O Banco Central Europeu (BCE) reconhece o abrandamento da economia europeia no final do ano passado e projeta que a situação seja difícil de inverter nos próximos meses, dado o peso do ciclo monetário e a fraca procura, tanto interna, como externa. Dois dos vice-presidentes do organismo admitiram esta semana as dificuldades que envolvem a zona euro e o Boletim Económico de janeiro explora as perturbações na atividade industrial e dos serviços, resultando numa provável recessão a fechar 2023.
O ciclo de subidas dos juros teve um impacto negativo sobre a atividade económica durante o ano passado, sobretudo na segunda metade, dados os atrasos com que a política monetária se faz sentir na economia real, lê-se no Boletim Económico de janeiro divulgado ontem. Este abrandamento fez-se sentir com magnitudes e timings distintos no sector industrial e dos serviços, com este último a resistir melhor inicialmente, mas com ambos a fechar o ano numa situação de clara contração.
Segundo a análise dos técnicos do BCE, o sector industrial respondeu mais rapidamente às subidas de juros, um cenário consistente com a literatura económica clássica. Explica o banco, a “maior dependência da procura externa através do comércio e competitividade, as cadeias de fornecimento mais longas e a maior necessidade de capital produtivo” na indústria significa uma maior transmissão da política monetária às empresas neste ramo, que depois também impacta os serviços.
“As ligações entre produto e input entre os dois sectores tendem a induzir efeitos de spillover que, em média, vão sobretudo da indústria para os serviços. Isto significa que a atividade industrial tipicamente reage mais rápido e intensamente a certos choques económicos como mudanças nos juros”, lê-se no boletim.
Esta análise fica em linha com os comentários recentes do vice-presidente do BCE, Luis de Guindos, e da representante do Conselho Executivo do banco, Isabel Schnabel, a reconhecerem um abrandamento da economia europeia.
O vice-presidente do organismo falou numa quebra generalizada da atividade na zona euro, admitindo que uma recessão técnica a fechar o ano era um cenário provável.

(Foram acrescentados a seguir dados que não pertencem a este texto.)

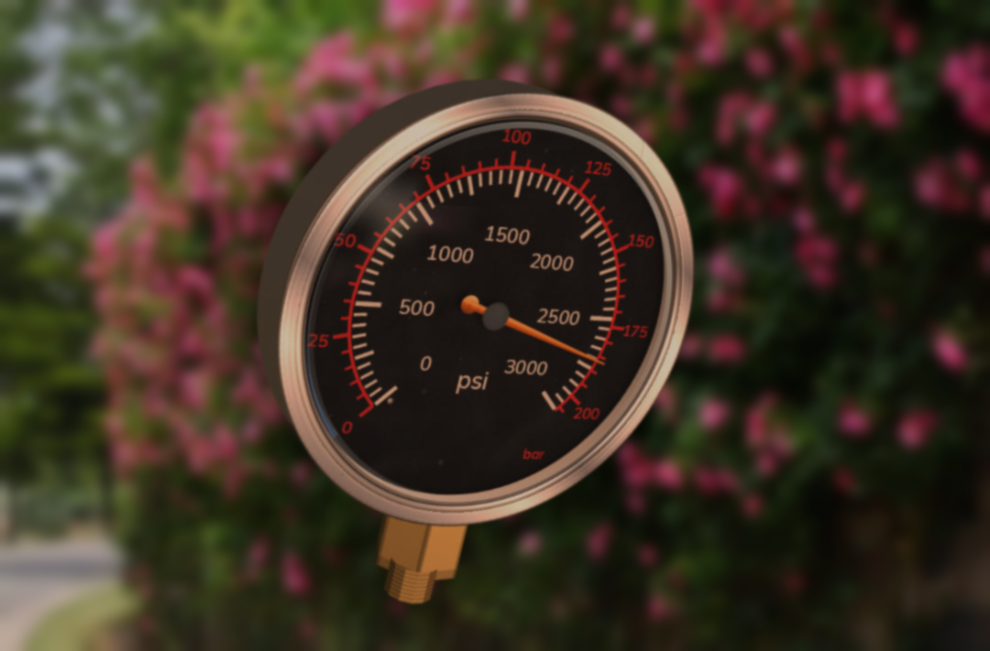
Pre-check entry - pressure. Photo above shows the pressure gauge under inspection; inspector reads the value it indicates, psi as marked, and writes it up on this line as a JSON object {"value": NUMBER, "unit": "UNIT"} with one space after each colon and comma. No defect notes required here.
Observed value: {"value": 2700, "unit": "psi"}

Os indicadores sectoriais têm sido desapontantes, prosseguiu, não deixando antever grandes avanços do lado do crescimento; já quanto à inflação, apesar de esta estar numa trajetória de recuo, os próximos meses poderão trazer uma inversão temporária.

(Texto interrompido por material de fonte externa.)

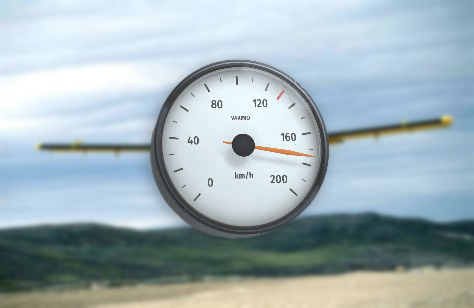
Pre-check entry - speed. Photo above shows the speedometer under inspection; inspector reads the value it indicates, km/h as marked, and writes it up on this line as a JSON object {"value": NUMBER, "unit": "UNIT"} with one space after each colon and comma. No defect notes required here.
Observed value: {"value": 175, "unit": "km/h"}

“Vão-se fazer sentir efeitos base positivos na energia e as medidas de apoio na questão energética vão expirar, levando a uma subida transitória da inflação”, afirmou de Guindos em Madrid esta quarta-feira.
Isabel Schnabel mostra-se mais otimista quanto à pressão nos preços, afirmando numa sessão de perguntas e respostas na rede social X, antigo Twitter, que a zona euro “estava em linha” para ver o indicador voltar a 2%. Ainda assim, e apesar de vários indicadores de confiança estarem “a bater no fundo”, as projeções “de curto-prazo mantêm-se fracas”.
Schnabel procurou ainda afastar a noção de que os cortes de juros devem estar prestes a arrancar, contrariando a visão de Mário Centeno, governador do Banco de Portugal (BdP), e François Villeroy de Galhau, governador do Banco de França, que se haviam mostrado mais confiantes em descidas das taxas em breve no dia anterior.